Using the information
A) In the forum thread about extracting names from hex data, which byte sequence does the name follow?
B) Extend the forum thread about extracting names from hex data, picking up after its final sentence.

Text section

On Sun, Feb 27, 2011 at 2:32 PM, rob stanton <tnotnats / gmail.com> wrote:
> Hi Robert, got it now, but the data is all in hex, your code gives the
> ascii code ? but its almost there. the name follows 10 00 10 00 in this
> format 50 4e (P) (N) then xx 00 "surname" 5e "first name" followed by 10
> and then 00
> I'll see what I can do with your code but any help would be appreciated
>
Well if in your encoding letters do not match \w, you will need to
indicate the values with hex values in the regex. This is a little
more work but there should not be any difficulty.

Data provided

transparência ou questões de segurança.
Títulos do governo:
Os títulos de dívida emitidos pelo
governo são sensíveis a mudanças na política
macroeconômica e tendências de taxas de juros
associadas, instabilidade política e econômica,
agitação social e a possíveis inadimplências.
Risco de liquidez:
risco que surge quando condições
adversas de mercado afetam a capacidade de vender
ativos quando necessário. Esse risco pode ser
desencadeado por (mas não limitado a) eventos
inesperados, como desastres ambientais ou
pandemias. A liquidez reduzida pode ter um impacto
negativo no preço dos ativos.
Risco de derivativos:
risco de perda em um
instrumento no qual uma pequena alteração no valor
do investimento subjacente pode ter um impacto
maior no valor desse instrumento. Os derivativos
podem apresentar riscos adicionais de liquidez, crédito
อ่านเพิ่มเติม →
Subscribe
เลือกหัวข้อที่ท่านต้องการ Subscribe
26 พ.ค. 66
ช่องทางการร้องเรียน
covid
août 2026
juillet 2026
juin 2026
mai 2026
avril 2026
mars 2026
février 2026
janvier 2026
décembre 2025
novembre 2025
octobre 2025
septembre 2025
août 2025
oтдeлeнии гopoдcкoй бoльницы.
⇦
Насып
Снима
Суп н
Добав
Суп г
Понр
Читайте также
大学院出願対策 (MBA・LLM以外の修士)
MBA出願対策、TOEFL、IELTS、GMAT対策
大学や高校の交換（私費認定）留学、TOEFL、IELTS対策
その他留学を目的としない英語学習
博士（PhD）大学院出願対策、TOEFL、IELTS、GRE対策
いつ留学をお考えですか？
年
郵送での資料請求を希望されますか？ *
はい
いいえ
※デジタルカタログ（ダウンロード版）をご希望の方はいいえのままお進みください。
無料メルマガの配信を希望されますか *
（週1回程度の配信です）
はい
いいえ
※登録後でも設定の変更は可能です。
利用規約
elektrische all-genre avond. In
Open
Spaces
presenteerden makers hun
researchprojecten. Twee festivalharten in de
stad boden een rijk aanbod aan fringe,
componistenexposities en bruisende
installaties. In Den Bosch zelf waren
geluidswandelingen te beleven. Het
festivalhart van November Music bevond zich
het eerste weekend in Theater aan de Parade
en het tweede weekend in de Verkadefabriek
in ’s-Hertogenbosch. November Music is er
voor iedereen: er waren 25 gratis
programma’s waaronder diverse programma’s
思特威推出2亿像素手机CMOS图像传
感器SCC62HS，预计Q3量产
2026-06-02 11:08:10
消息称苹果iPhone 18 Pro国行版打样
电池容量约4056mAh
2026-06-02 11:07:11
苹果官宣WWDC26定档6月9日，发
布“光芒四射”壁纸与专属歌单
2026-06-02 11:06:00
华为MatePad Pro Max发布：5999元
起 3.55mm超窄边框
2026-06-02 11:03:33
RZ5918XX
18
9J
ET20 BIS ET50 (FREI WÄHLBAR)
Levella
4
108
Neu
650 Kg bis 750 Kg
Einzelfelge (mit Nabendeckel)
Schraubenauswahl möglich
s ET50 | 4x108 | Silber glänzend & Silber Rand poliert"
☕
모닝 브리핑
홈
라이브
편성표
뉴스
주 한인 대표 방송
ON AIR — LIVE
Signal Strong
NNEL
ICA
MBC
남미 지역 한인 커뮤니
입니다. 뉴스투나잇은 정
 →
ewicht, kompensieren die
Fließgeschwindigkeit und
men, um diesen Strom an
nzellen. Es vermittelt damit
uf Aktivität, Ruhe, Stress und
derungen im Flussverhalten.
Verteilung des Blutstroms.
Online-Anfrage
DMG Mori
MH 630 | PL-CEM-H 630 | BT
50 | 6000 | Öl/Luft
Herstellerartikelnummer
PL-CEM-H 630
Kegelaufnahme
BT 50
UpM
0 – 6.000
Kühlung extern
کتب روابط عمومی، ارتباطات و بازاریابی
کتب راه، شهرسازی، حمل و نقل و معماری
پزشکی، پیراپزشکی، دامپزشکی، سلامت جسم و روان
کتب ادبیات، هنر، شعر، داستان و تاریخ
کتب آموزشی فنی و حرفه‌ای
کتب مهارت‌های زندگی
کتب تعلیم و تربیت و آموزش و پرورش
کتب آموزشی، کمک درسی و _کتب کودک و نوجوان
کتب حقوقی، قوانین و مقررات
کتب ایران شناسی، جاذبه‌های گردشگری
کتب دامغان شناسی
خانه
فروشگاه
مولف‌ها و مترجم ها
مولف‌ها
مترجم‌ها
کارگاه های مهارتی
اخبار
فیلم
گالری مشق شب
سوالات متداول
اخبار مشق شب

Answers by task
A) 10 00 10 00

B)
you can match the hex value 4e against /\x4e/
a range of hex values with  /[\x20-\x32]/
or in the worst case you enumerate the characters that shall match
with /[\x32,\x36,\x42...]/

assuming that your letters are encoded with the characters 0x40, 0x42
and 0x44 to 0x50
the expression

content.scan( /\n\0\n\0([\x40,\x42,\x44-\x50]+)/ )

would do the trick.

HTH
R.
> --
> Posted via http://www.ruby-forum.com/.
>
>



-- 
The 1,000,000th fibonacci number contains '42' 2039 times; that is
almost 30 occurrences more than expected (208988 digits).
N.B. The 42nd fibonacci number does not contain '1000000' that is
almost the expected 3.0e-06 times.